Who’s Up for Chinese Food?

Mar 20, 2014

CHICKEN: The United States Department of Agriculture (USDA) looks to open up trade with China by exporting raw chicken to China to be processed and then returned to the United States, which may endanger the health of consumers.

By Chance Ornelas-Skarin, Staff Writer

One day you go to a restaurant with your friends and order some hot wings or fried chicken. It tastes good and smells delightful so you continue eating it without hesitation. The juicy, tender meat tickles your taste buds as you devour the rest until you notice something. On the bottom of your chicken you see the same thing that one can find on the cheap toys that discolor your skin if you play with them too much: a label that says “made in China.”

Shipping dead chickens to China to be processed will likely be approved, and four poultry factories in China have already been opened. The processed chickens will not be checked by the USDA. Their quality will be regulated by China, which already has many issues with its own food.

These Chinese factories will “purchase frozen chicken in the United States, pay to ship it 7,000 miles, unload it, transport it to a processing plant, unpack it, cut it up, process/cook it, freeze it, repack it, transport it back to a port, then ship it another 7,000 miles” according to Tom Super, a spokesman on the subject. Why would our government allow this? Two reasons: it is more cost-effective to ship chicken  to China for processing and it might open up the Chinese market to the American Beef Industry.
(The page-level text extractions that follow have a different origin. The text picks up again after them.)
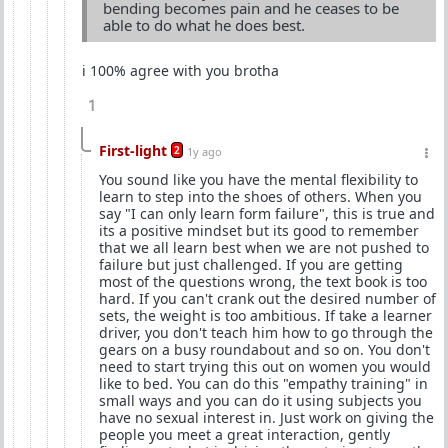
bending becomes pain and he ceases to be
able to do what he does best.
i 100% agree with you brotha
1
First-light
2
1y ago
You sound like you have the mental flexibility to
learn to step into the shoes of others. When you
say "I can only learn form failure", this is true and
its a positive mindset but its good to remember
that we all learn best when we are not pushed to
failure but just challenged. If you are getting
most of the questions wrong, the text book is too
hard. If you can't crank out the desired number of
sets, the weight is too ambitious. If take a learner
driver, you don't teach him how to go through the
gears on a busy roundabout and so on. You don't
need to start trying this out on women you would
like to bed. You can do this "empathy training" in
small ways and you can do it using subjects you
have no sexual interest in. Just work on giving the
people you meet a great interaction, gently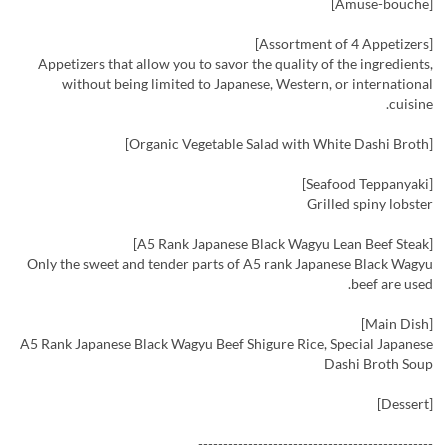
[Amuse-bouche]
[Assortment of 4 Appetizers]
Appetizers that allow you to savor the quality of the ingredients,
without being limited to Japanese, Western, or international
cuisine.
[Organic Vegetable Salad with White Dashi Broth]
[Seafood Teppanyaki]
Grilled spiny lobster
[A5 Rank Japanese Black Wagyu Lean Beef Steak]
Only the sweet and tender parts of A5 rank Japanese Black Wagyu
beef are used.
[Main Dish]
A5 Rank Japanese Black Wagyu Beef Shigure Rice, Special Japanese
Dashi Broth Soup
[Dessert]
-----------------------------------------------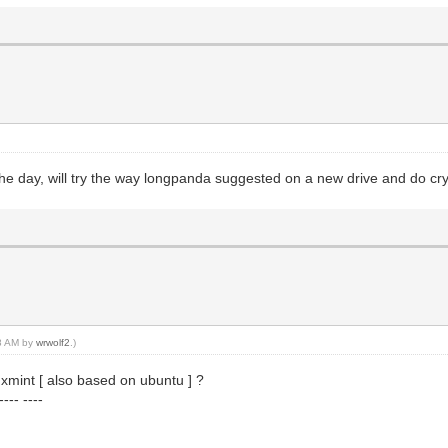
 the day, will try the way longpanda suggested on a new drive and do cr
38 AM by
wrwolf2
.)
xmint [ also based on ubuntu ] ?
--- ----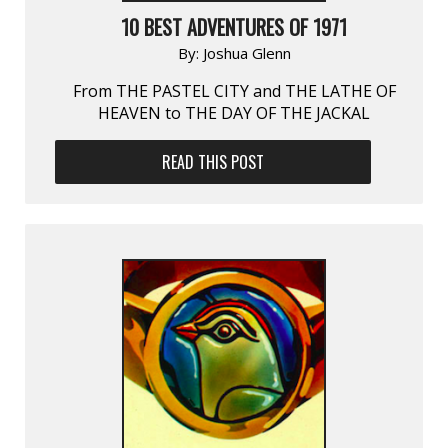
10 BEST ADVENTURES OF 1971
By:
Joshua Glenn
From THE PASTEL CITY and THE LATHE OF
HEAVEN to THE DAY OF THE JACKAL
READ THIS POST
We do it with seafood, so why not chicken too? Even though it is economically helpful, the health effects could be catastrophic. The USDA might as well throw all its regulations out the window once it cannot enforce them on this food. Not only is China behind in safety standards, but it also has a bad history of tainted foods and contaminated milk—health hazards that have taken a toll on China’s population.

The USDA doesn’t plan to keep an eye on the new Chinese chicken plants, so basically, we have to trust China. This is a country that lacks effective health regulations on its food, evidenced by the 300,000 babies who were poisoned by contaminated milk powder in 2008, according to The Guardian. The effects of contaminated chicken could be similar. Food Safety News even mentions that China’s baby formula contains high amounts of mercury and that 1 million dollars of rat and other small mammal meat was sold as lamb. This chicken is dangerous to the public that could consume it whether it be toddlers or grown adults. The Huffington Post reports that the USDA admitted the new chicken may become a part of school lunch entrées. However, the children and their parents won’t know what kind of meat the schools serve because unlike the hypothetical situation in the beginning of this article, there will be no stamp or signification of any sort that marks whether the chicken was processed in the United States or in China.

Chicken shouldn’t be shipped because of the dangers that come with doing so, even if the process is more efficient. The anonymity could make any chicken a potential threat to the health of hard-working American adults and children. The potentially deadly health issues that could emerge should stop the USDA from committing to the proposed trade agreement.